Tuesday, 17 May 2011

City of London sort of approves measures to improve road safety, cycling and walking. And sort of doesn't.

New cycling route on City of London street. Located
underneath the HGV. Handy for mothers and children
on their bicycles.....
First the extremely good news. And then the really not so very good news.

Back at the start of the year, I covered the City's planned transport strategy in some detail. This strategy is called the City of London Local Implementation Plan and there's a summary of my criticisms at the time on this page here.

Impressively, 113 people or organisations submitted responses to the Plan. That's roughly 100 more responses than the City received last time it consulted on its strategy five years ago. The list of responses is on this page here and includes responses from individuals at Deloitte, RBS, Deutsche Bank, Nomura, Allen & Overy, Kirkland & Ellis, Thomson Reuters....The list goes on.


And now for the big news.

Having worked its way through several committees, the City of London Policy and Resources Committee, last week voted in principle  to support three amendments to the underwhelming original Local Implementation Plan.

The Policy and Resources Committee is essentially in charge of policy in the Square Mile and in charge of resource allocation between the various subcommittees.

These are the amendments to the original plan that were discussed last week:

"(1) More ambitious road traffic casualty targets to reduce the number of persons killed or seriously injured to 50% below the 2004–2008 average by 2020 and the total number of persons injured to 30% below the 2004–2008 average by 2020.

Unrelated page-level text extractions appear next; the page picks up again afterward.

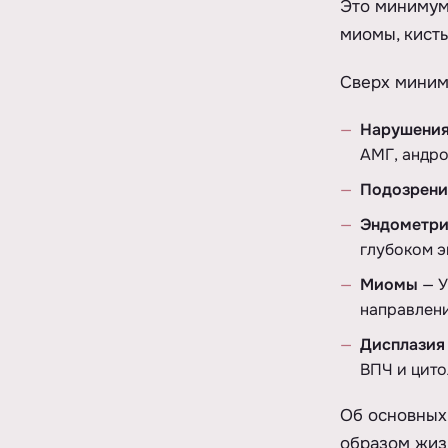
Это минимум
миомы, кист
Сверх миним
Нарушения
АМГ, андро
Подозрени
Эндометри
глубоком э
Миомы
— У
направлени
Дисплазия
ВПЧ и цито
Об основных
образом жиз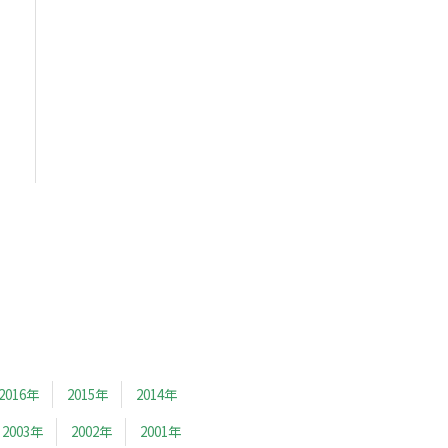
2016年
2015年
2014年
2003年
2002年
2001年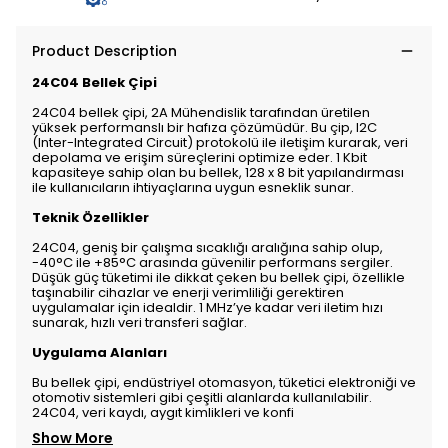
Product Description
24C04 Bellek Çipi
24C04 bellek çipi, 2A Mühendislik tarafından üretilen
yüksek performanslı bir hafıza çözümüdür. Bu çip, I2C
(Inter-Integrated Circuit) protokolü ile iletişim kurarak, veri
depolama ve erişim süreçlerini optimize eder. 1 Kbit
kapasiteye sahip olan bu bellek, 128 x 8 bit yapılandırması
ile kullanıcıların ihtiyaçlarına uygun esneklik sunar.
Teknik Özellikler
24C04, geniş bir çalışma sıcaklığı aralığına sahip olup,
-40°C ile +85°C arasında güvenilir performans sergiler.
Düşük güç tüketimi ile dikkat çeken bu bellek çipi, özellikle
taşınabilir cihazlar ve enerji verimliliği gerektiren
uygulamalar için idealdir. 1 MHz’ye kadar veri iletim hızı
sunarak, hızlı veri transferi sağlar.
Uygulama Alanları
Bu bellek çipi, endüstriyel otomasyon, tüketici elektroniği ve
otomotiv sistemleri gibi çeşitli alanlarda kullanılabilir.
24C04, veri kaydı, aygıt kimlikleri ve konfi
Show More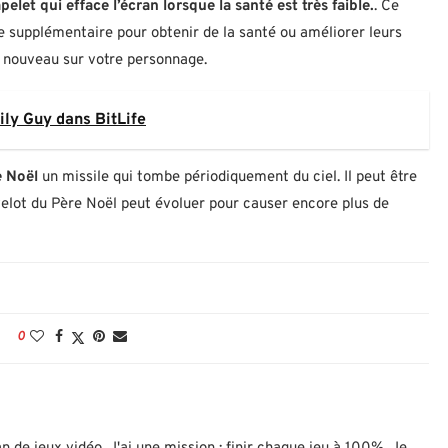
et qui efface l’écran lorsque la santé est très faible.
. Ce
le supplémentaire pour obtenir de la santé ou améliorer leurs
à nouveau sur votre personnage.
ly Guy dans BitLife
e Noël
un missile qui tombe périodiquement du ciel. Il peut être
elot du Père Noël peut évoluer pour causer encore plus de
0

(2) A commitment to provide continuous high-quality conditions for cycling on several routes through the City, with a further recommendation that these routes include both the London Cycle Network routes on City Corporation streets and several north–south and east–west quieter back-street routes through the City.

(3) A commitment to formally investigate the desirability of a 20 mph speed limit or 20 mph zone covering the whole of the City, with a further recommendation that the preferred option for such a speed limit or zone incorporate the Transport for London road network in the City."


This is very very good news indeed and a hgue thank you goes to everyone who participated in this consultation to help push some of these amendments through the strategy planning process.

But now for the less good news. You might have noticed that I stated the Committee voted 'in principle' for these amendments. That's because the actual decision taken in the meeting was an agreement that:

"Investigation be carried out in the three areas identified by the consultation process in consultation with the Chairmen and Deputy Chairmen of this Committee, the Planning and Transportation Committee and the Town Clerk”.

Some of us have sat in the various committee meetings that led up to this decision. And we're none too sure what this resolution actually means. Our sense is that it may mean that a handful of committee chairs go sit in a room and work out whether or not to accept these amendments or to tweak them.

Now, the Chair of the Committee, Stuart Fraser, is one of those people. From the way he talked about cycling at the Committee meeting, we sense that he's not terribly aware of the conditions for cycling on the City's streets and bridges. The Chair of the Planning and Transportation Committee is a chap called Martin Farr who's views we profiled a few months ago here.

Our sense from listening to various committee meetings recently is that very very few councillors are prepared to stick their necks out in favour of cycling (or walking for that matter), largely because the general level of discussion about cycling at these meetings is fairly tabloid. Various of the more senior figures will rant about 'dangerous and inconsiderate cycling' in a way they would never talk about any other group of City professionals. And this will generally set the tone that many other committee members follow. Only the braver members will risk making a more considered comment.

So, to be honest, the jury is still out on the City's thinking about transport issues.

In theory, here are three very worthy amendments that could go a long way to improving safety for all types of people on the City's roads and not just for cyclists. But we're going to have to play a bit of a waiting game to see how the committee chairmen decide to implement those recommendations.